Pas grand-chose à voir avec l'ambiance de nos grandes cités. Chez nous, si vous dites bonjour dans le métro avant sept heures du matin, il y a de fortes chances que les passagers tirent le signal d'alarme.
Mais les Minimoys vivaient dans le bonheur et ils ne semblaient avoir pris de notre société que le meilleur, comme si la terre sous laquelle ils vivaient avait filtré toutes les scories de notre monde et toutes les erreurs que l'histoire nous a laissé le temps de faire.

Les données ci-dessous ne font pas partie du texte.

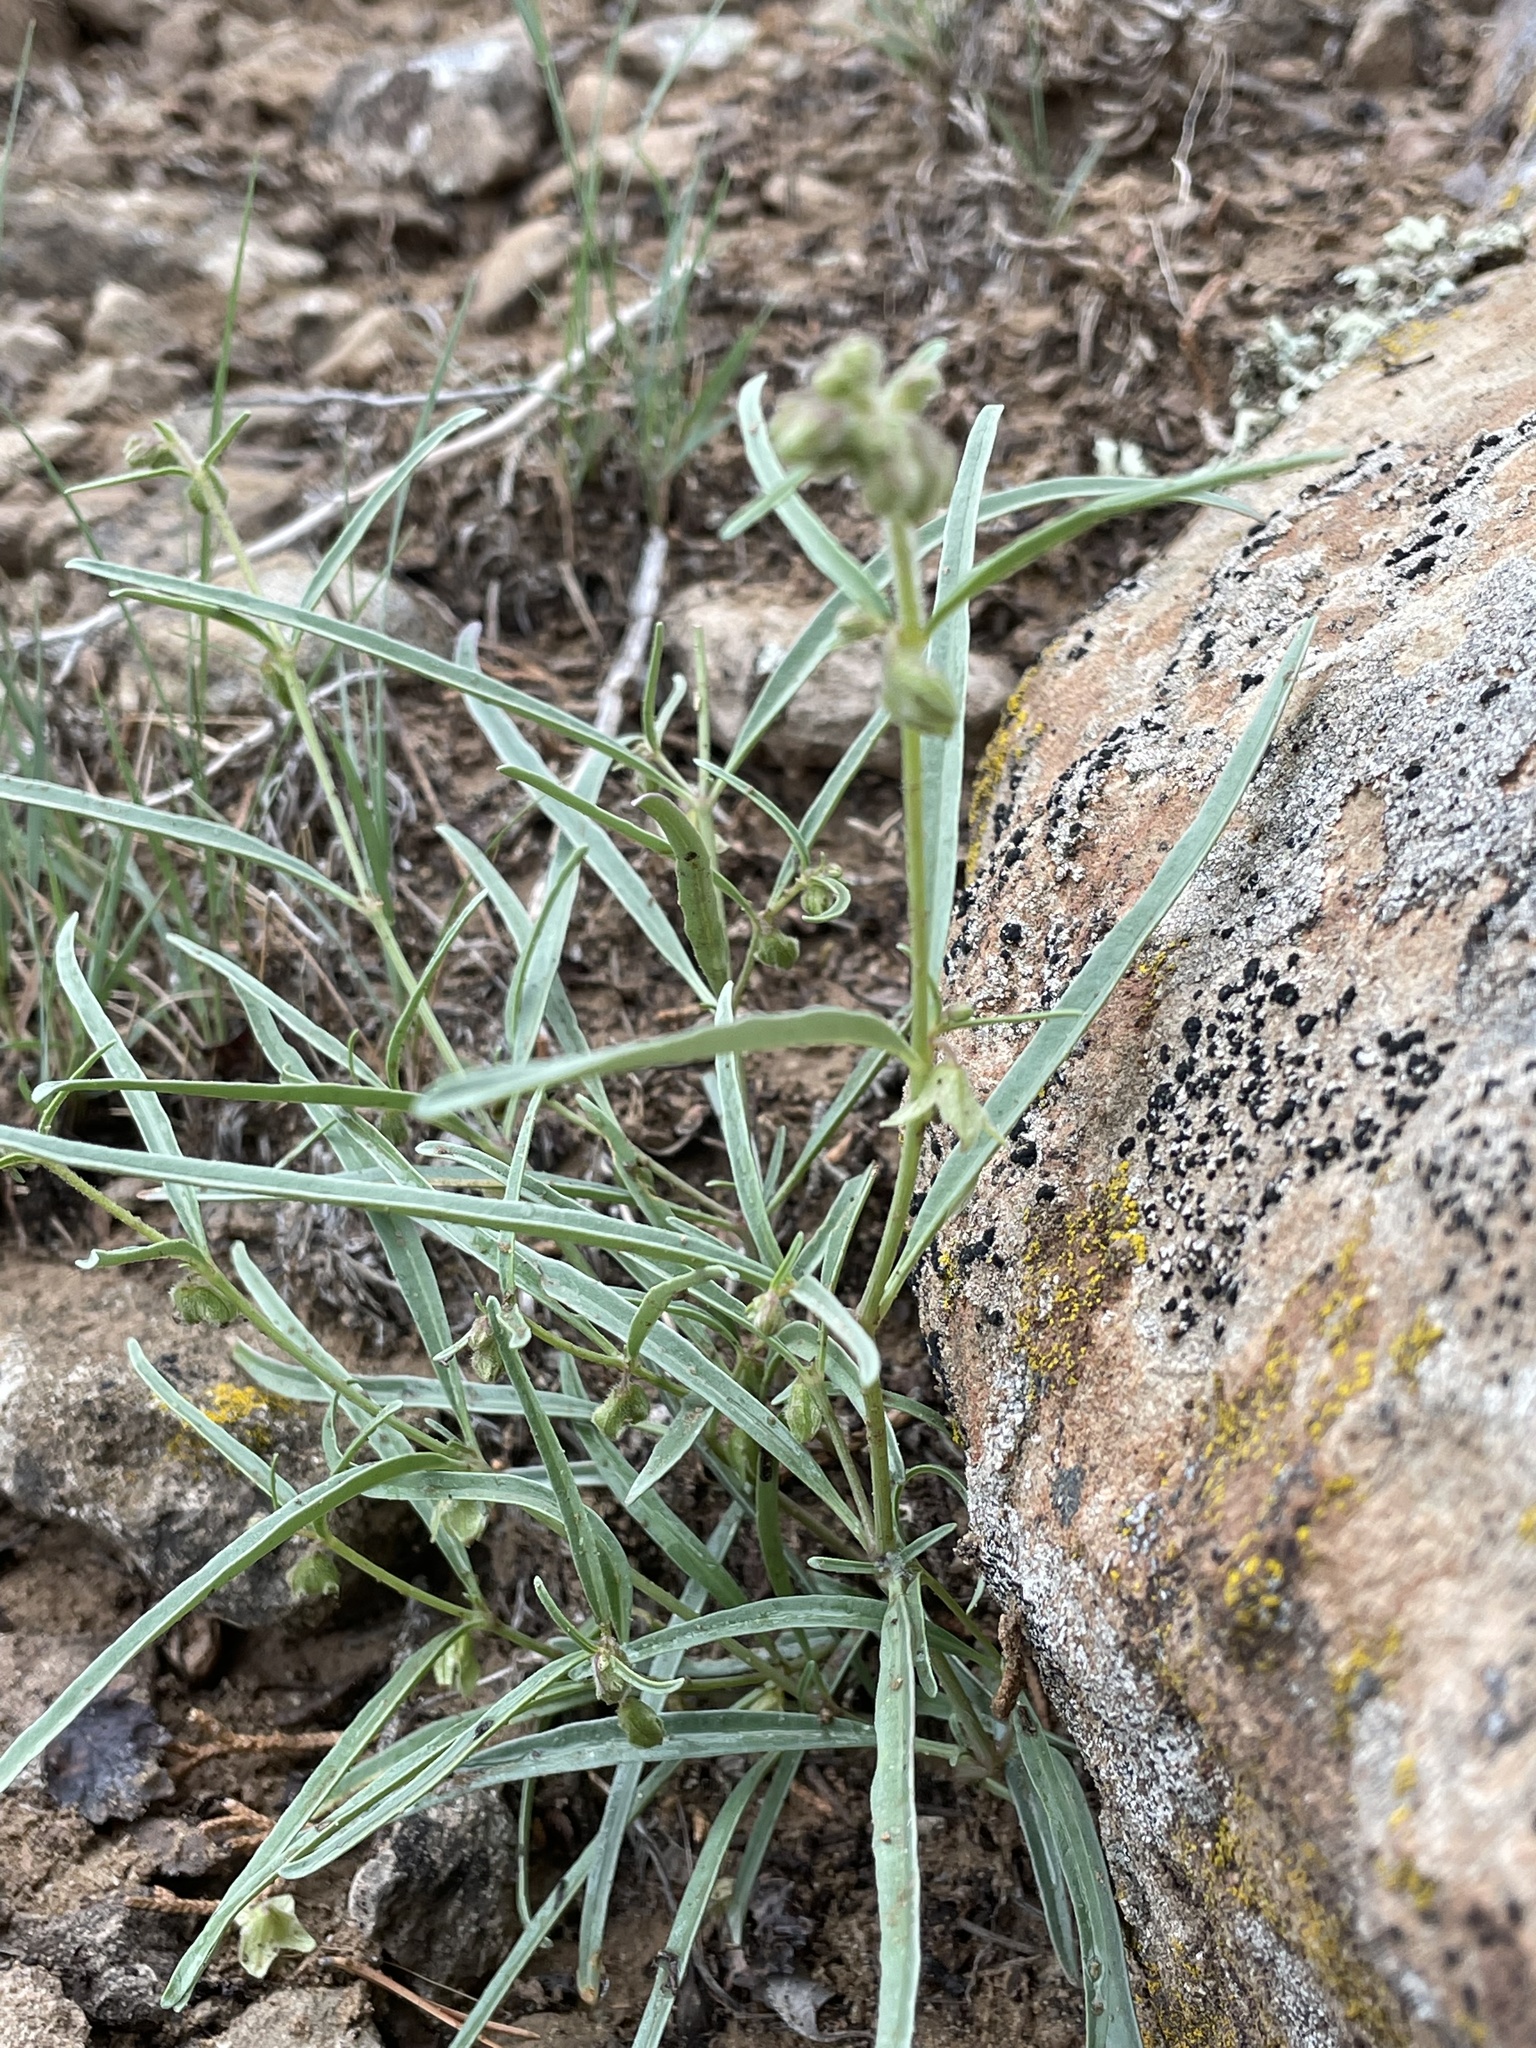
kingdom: Plantae
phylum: Tracheophyta
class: Magnoliopsida
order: Caryophyllales
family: Nyctaginaceae
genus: Mirabilis
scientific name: Mirabilis linearis
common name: Linear-leaved four-o'clock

À l'heure précise du lever du soleil, tous les Minimoys étaient donc au travail. Il faut dire que la majeure partie de leur activité était liée à la nature et que le premier rayon avait son importance. La rosée matinale, par exemple, disparaissait assez rapidement dès que le soleil réchauffait l'air et les plantes. Il s'agissait donc de récupérer au plus vite toutes ces gouttes qui, sur chaque plante, avaient une saveur différente. Les jeunes pousses sortaient elles aussi avec les premiers rayons et certaines devaient être cueillies avant qu'elles ne deviennent trop grandes. Il y avait des milliers de choses à récolter durant ces quelques minutes et il fallait profiter de ce court moment où les animaux de la nuit partaient se coucher et où ceux du jour se réveillaient à peine. Les Minimoys avaient une petite demi-heure pour ramener au village les meilleurs fruits, les meilleurs légumes et de l'eau délicieusement parfumée.
Le reste de la journée était généralement réservé au commerce et à l'échange de ce qu'on avait récolté le matin. Une tranche de cèpe valait trois gouttes d'eau de framboise, un bouton de rose s'échangeait contre dix grammes de pissenlit grattés sur la tige. Tout se marchandait avec bonne humeur et fair-play. On aimait discuter, cela faisait partie du jeu, mais jamais personne ne se chamaillait. Il n'y avait qu'une seule chose qui ne s'échangeait pas : la fleur de sélénielle. Il fallait d'ailleurs faire partie de la famille royale pour avoir le droit de la cueillir. La fleur de sélénielle ne s'échangeait pas, car elle se donnait. Soit en cadeau, pour récompenser un sujet méritant, soit pour soigner un malade.
Cette merveilleuse plante avait tellement de propriétés qu'elle soignait pratiquement tout, ce qui lui conférait son statut de fleur royale. En tisane, elle soignait les mauvaises pensées, en tartine, elle ne donnait que des bonnes idées et, en purée, elle rendait plus forts les bébés. Elle avait aussi plein d'autres propriétés, plus médicales, mais seul Miro les connaissait et il pouvait fabriquer les potions qui soignaient tout, et surtout n'importe quoi.
Arthur est assis face à la porte d'entrée depuis maintenant deux heures. Il se demande si Sélénia va revenir les bras pleins de sélénielles, fraîchement cueillies.